Les autres frais prévus généralement par le contrat de syndic, tels que ceux : 

  • - de remise du dossier à l'huissier,
    - de constitution de celui-ci pour l'avocat,
    - du suivi de recouvrement ou de la procédure,
    - doivent également être pris en charge par le débiteur, s'ils sont postérieurs à la mise en demeure.
  •  

2°) La rémunération des intervenants extérieurs

 

Les frais réglés à la Conservation des Hypothèques

Les frais d'inscription d'hypothèque légale sont imputables au copropriétaire débiteur en vertu de l'article 10-1 nouveau.

 

Il semble en être de même des frais de délivrance de renseignements hypothécaires, car nécessaires au recouvrement de la créance.

 

Ils doivent être récupérables à ce titre sur le seul copropriétaire débiteur.

 

Les frais du procès

 

Pour la Cour de PARIS, les frais d'avocat ou d'avoué, exposés pour l'obtention d'une décision de justice n'étaient pas imputables au copropriétaire débiteur, car ils étaient, soit compris dans les dépens, soit compensés par l'indemnité allouée au titre de l'article 700 du NCPC.

 

Cependant, cette indemnité ne compensait que très partiellement les honoraires d'avocat et la procédure se traduisait le plus souvent pour le syndicat par une perte financière.

 

Selon la doctrine et, en particulier, les commentateurs de ce nouveau texte, celui-ci n'exclurait pas que le syndicat puisse imputer au copropriétaire le montant des frais et honoraires non compensés, en particulier, par l'article 700 du NCPC et les dépens.

 

En effet, l'énumération des frais nécessaires n'est pas limitative.
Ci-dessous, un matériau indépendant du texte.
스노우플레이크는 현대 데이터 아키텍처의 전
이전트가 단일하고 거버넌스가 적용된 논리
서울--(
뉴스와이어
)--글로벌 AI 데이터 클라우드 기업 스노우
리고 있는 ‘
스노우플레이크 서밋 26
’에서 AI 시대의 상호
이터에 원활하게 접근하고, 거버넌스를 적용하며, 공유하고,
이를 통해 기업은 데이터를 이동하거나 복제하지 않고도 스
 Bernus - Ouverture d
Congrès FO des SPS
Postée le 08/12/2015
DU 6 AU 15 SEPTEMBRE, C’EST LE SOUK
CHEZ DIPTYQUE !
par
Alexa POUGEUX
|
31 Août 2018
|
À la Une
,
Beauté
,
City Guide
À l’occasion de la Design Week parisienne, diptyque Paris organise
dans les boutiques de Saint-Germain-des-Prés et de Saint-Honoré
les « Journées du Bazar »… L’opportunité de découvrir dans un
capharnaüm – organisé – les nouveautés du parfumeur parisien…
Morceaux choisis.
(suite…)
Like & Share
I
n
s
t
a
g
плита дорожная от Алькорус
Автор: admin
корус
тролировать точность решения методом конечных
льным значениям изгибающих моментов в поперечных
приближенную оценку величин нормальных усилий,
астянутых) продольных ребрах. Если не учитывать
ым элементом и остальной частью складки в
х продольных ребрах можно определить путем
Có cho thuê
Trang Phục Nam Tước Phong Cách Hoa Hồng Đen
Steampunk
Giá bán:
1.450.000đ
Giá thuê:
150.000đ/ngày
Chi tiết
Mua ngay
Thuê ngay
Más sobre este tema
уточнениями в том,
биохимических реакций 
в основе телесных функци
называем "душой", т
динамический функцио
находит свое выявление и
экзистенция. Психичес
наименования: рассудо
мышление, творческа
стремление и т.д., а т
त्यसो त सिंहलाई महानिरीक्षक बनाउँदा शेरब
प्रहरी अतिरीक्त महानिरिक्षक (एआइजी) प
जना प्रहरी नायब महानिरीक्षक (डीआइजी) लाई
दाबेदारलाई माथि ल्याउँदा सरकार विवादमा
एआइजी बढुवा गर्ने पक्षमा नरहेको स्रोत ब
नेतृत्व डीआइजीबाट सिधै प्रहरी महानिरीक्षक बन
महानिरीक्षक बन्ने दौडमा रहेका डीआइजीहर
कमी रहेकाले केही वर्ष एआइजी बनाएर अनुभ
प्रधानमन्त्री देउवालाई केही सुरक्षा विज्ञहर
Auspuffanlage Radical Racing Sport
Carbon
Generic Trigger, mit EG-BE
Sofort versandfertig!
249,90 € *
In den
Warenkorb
(voir article de Monsieur Jacques LAFOND : « loi du 13 Juillet 2006 et copropriété - SEMAINE JURIDIQUE - Edition Notariale et Immobilière n° 37 du 15.09.2006)

 

Sur les frais d'huissier

 

En dehors des frais d'huissier exposés dans le cadre du procès qui seront récupérés au titre des dépens, le syndicat peut avoir réglé à l'huissier des frais de mise en demeure dans le cadre d'une procédure pré-contentieuse, ou encore, lorsque le recouvrement s'est effectué sans titre exécutoire.

 

Or, il est rappelé que dans ce cadre, les honoraires de recouvrement de l'huissier restent à la charge du créancier, en application de l'article 10 du décret n° 96-1080 du 12 Décembre 1996 portant tarif des huissiers.

 

Aussi, la loi, en visant, outre « le droit de recouvrement ou d'encaissement à la charge du débiteur » et « les droits et émoluments des actes des huissiers de justice » paraît permettre le recouvrement à l'encontre du débiteur de l'émolument dû à l'huissier en pareil cas par le syndicat.

 

En conséquence, la rémunération de l'huissier sous forme de droit et émolument et le coût de ces actes devrait être à la seule charge du seul copropriétaire débiteur.

 

En conclusion

Ce nouveau texte devrait permettre de remédier aux inconvénients pour les syndicats créanciers de la jurisprudence restrictive, en particulier, de la Cour d'Appel de PARIS, mais également de la Cour de Cassation, quant à la prise en charge par le débiteur récalcitrant des frais de recouvrement.

 

Espérons que les plus mauvais payeurs seront découragés de se soustraire à leurs obligations, sachant qu'ils pourront dorénavant moins facilement s'exonérer de la charge des frais de recouvrement amiables et contentieux générés par leur seule carence.